### Aim of the exercise:
In the records that follow, the lines from the one containing "line: (276, 1165)" to the one containing "part: (129, 1901) -> (314, 2074), moved", inclusive, are to be given again exactly.

### Records:
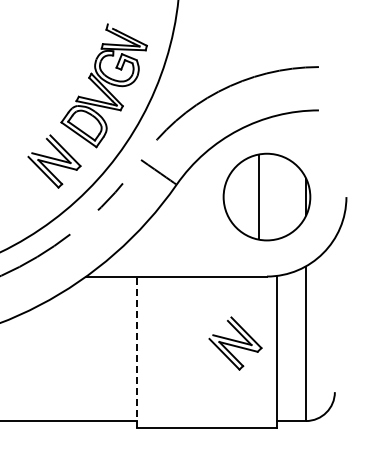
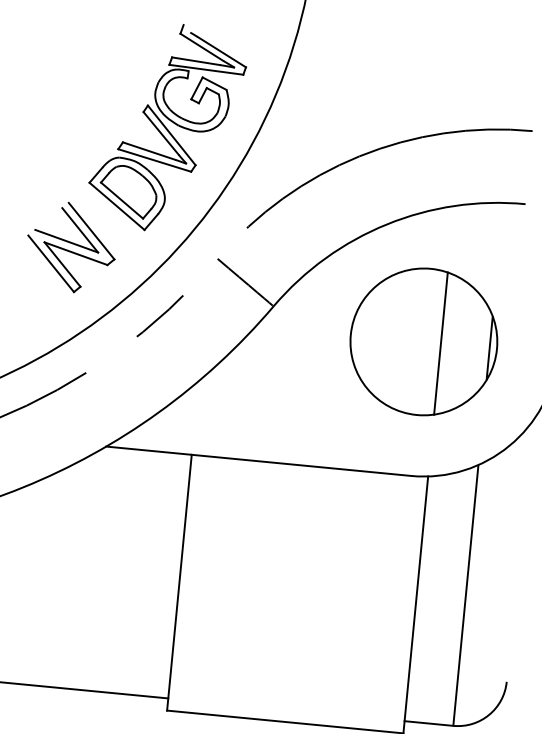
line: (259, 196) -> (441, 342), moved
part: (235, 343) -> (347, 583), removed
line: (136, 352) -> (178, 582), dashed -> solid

---

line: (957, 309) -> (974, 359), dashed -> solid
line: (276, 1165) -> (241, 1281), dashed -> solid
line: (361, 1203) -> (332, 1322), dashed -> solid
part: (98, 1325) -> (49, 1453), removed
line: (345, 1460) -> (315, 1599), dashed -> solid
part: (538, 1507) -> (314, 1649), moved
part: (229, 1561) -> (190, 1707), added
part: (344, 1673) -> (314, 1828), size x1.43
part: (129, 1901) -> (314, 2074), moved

* * *

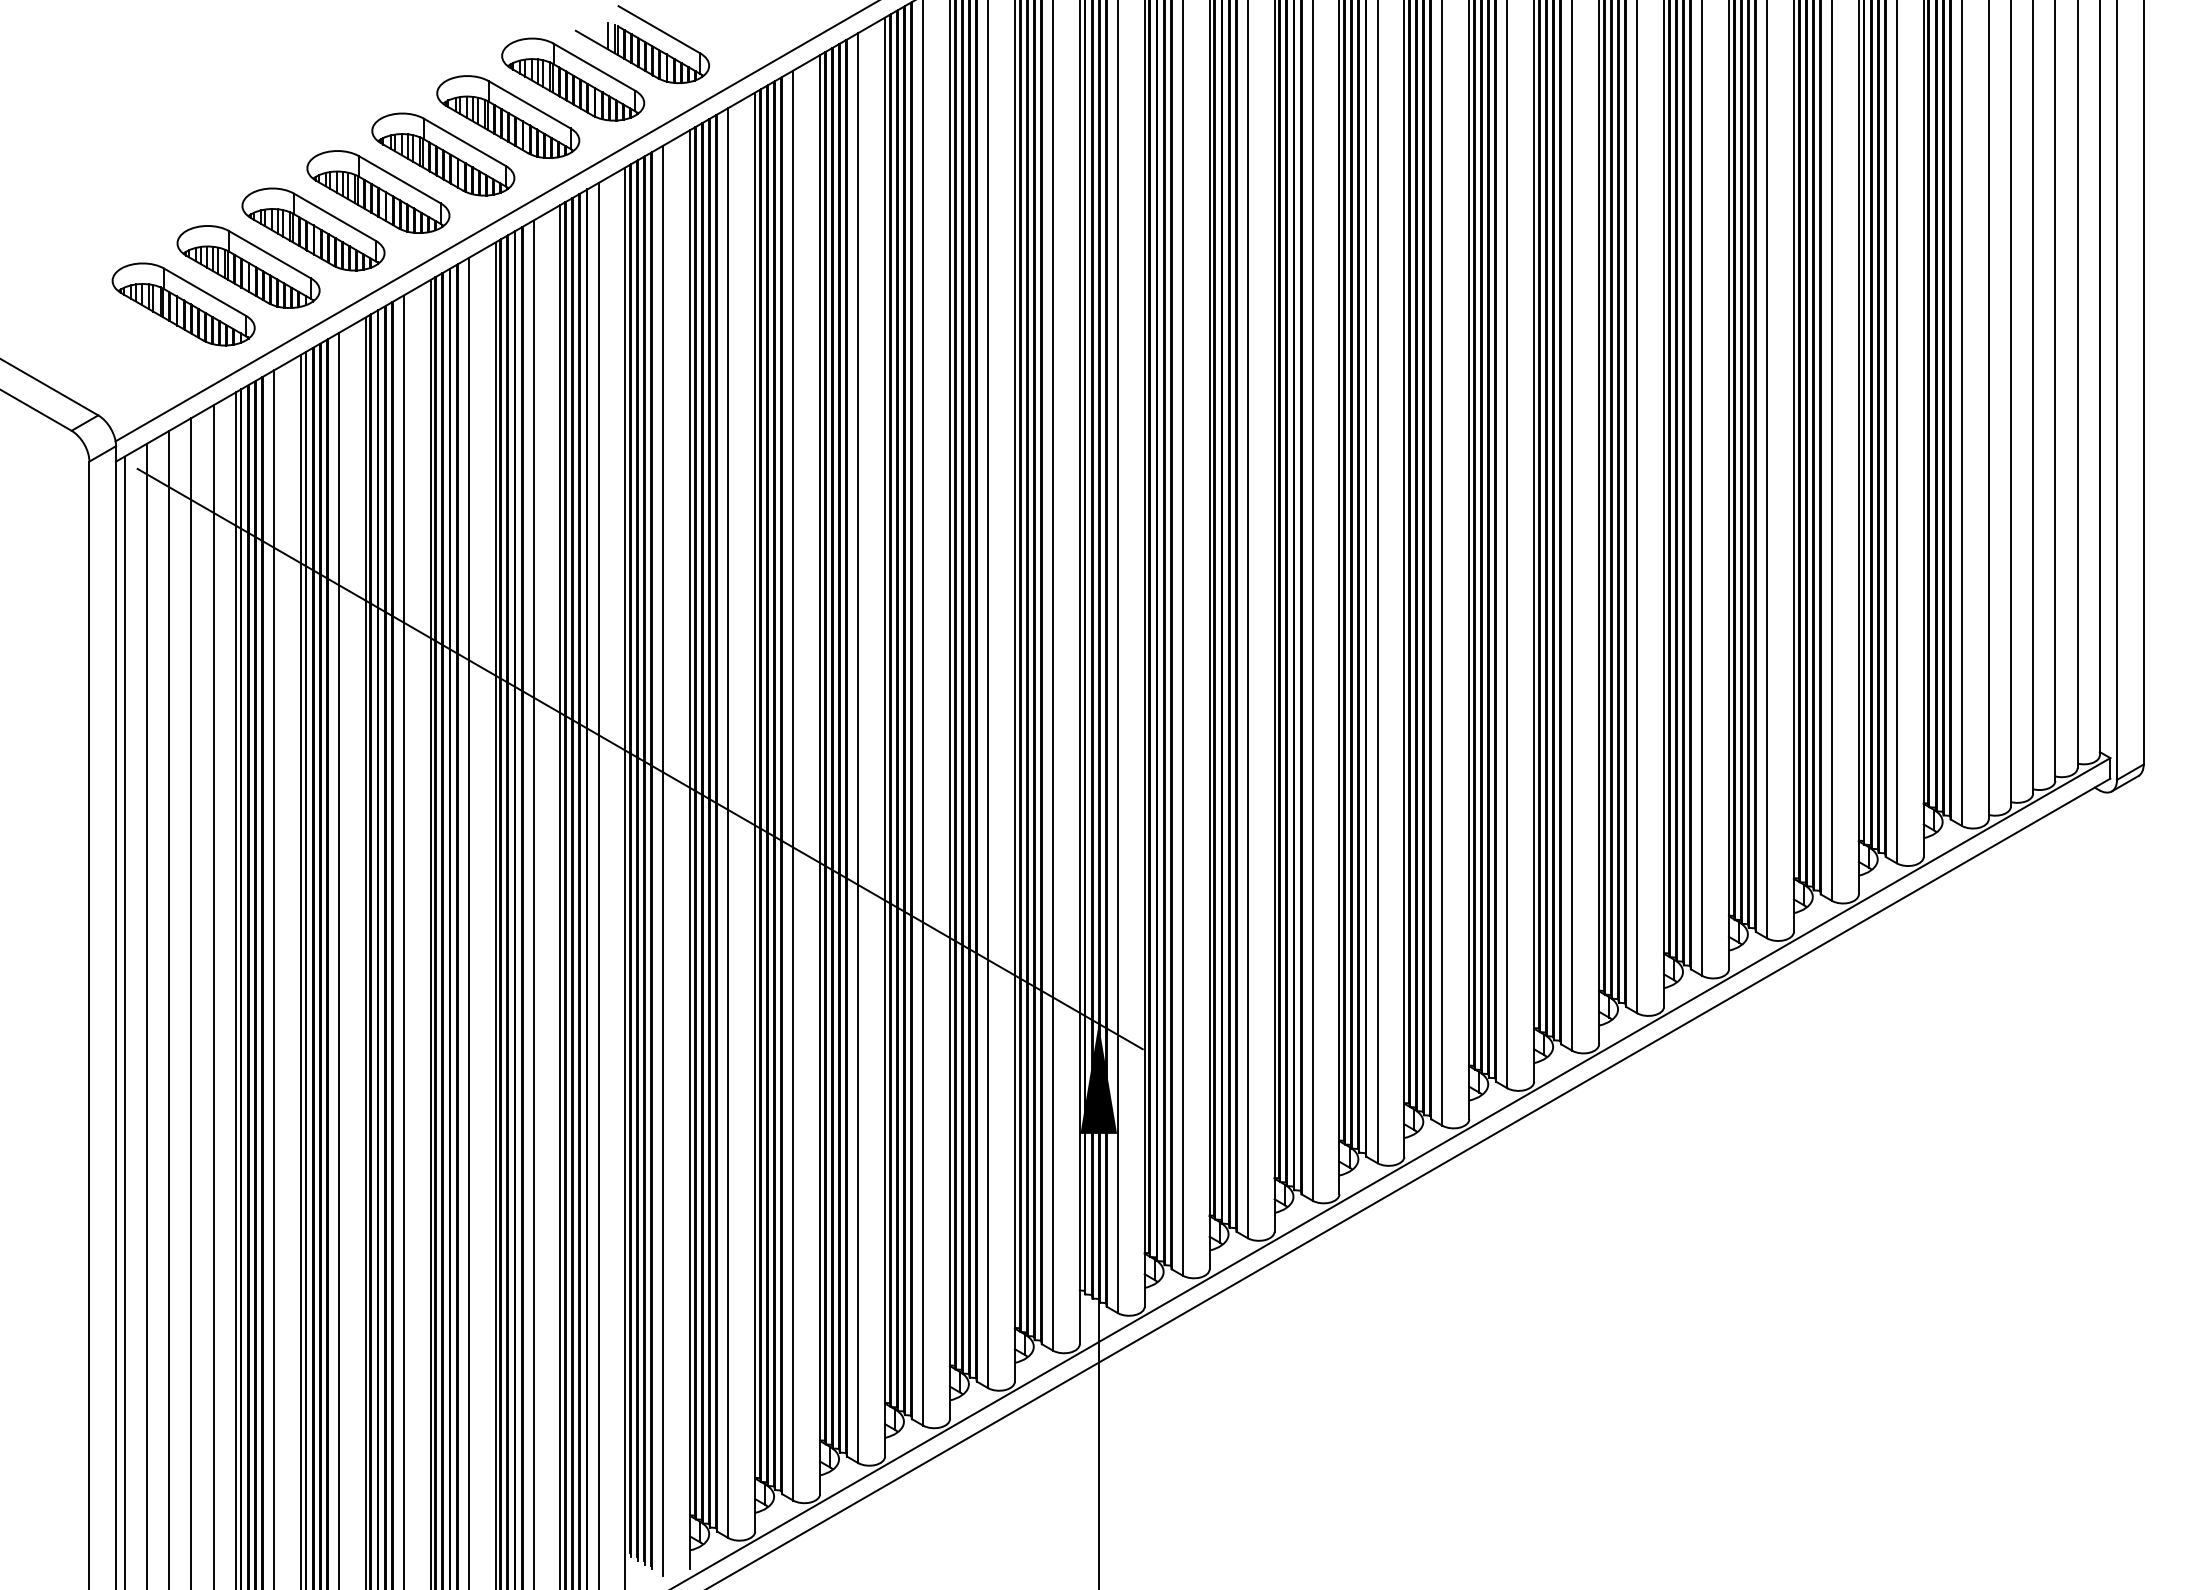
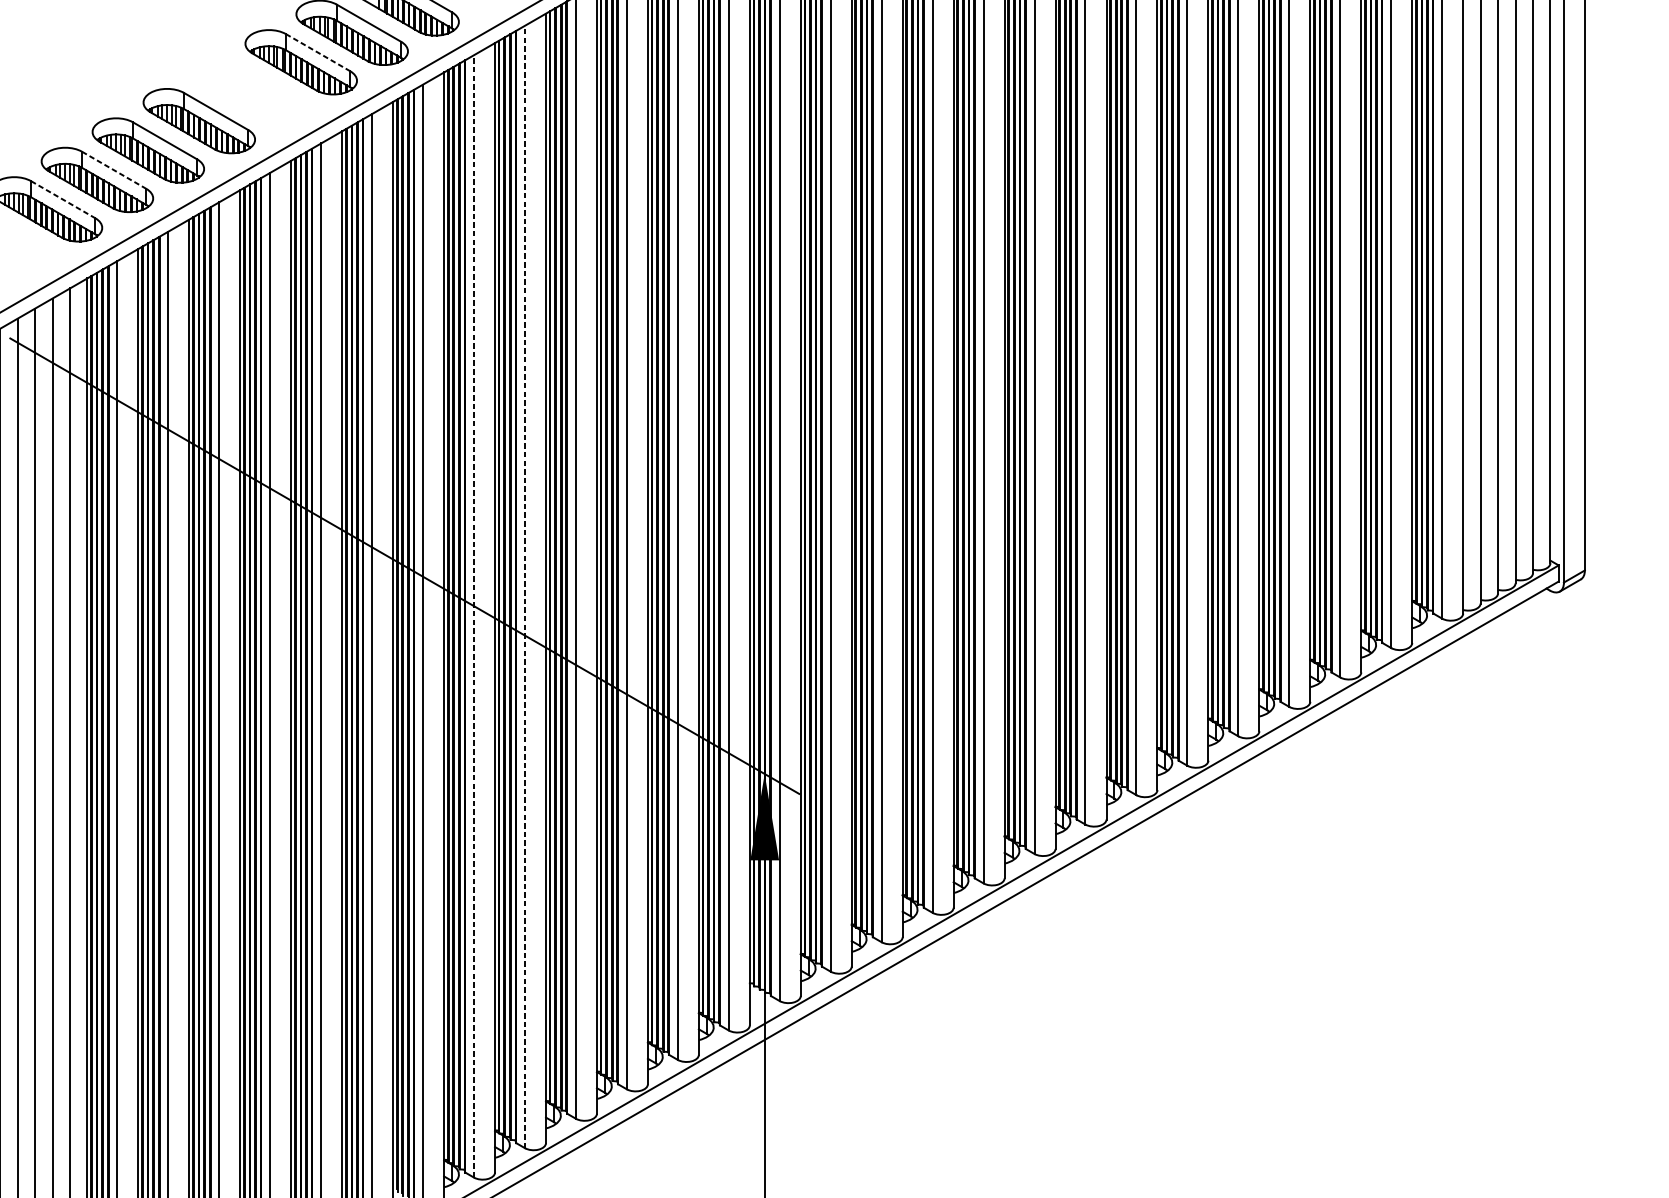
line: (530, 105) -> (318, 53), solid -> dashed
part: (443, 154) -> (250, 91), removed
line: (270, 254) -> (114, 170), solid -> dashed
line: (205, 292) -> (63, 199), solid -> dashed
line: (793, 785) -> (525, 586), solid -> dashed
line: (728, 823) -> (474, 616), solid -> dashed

### Response area:
line: (276, 1165) -> (241, 1281), dashed -> solid
line: (361, 1203) -> (332, 1322), dashed -> solid
part: (98, 1325) -> (49, 1453), removed
line: (345, 1460) -> (315, 1599), dashed -> solid
part: (538, 1507) -> (314, 1649), moved
part: (229, 1561) -> (190, 1707), added
part: (344, 1673) -> (314, 1828), size x1.43
part: (129, 1901) -> (314, 2074), moved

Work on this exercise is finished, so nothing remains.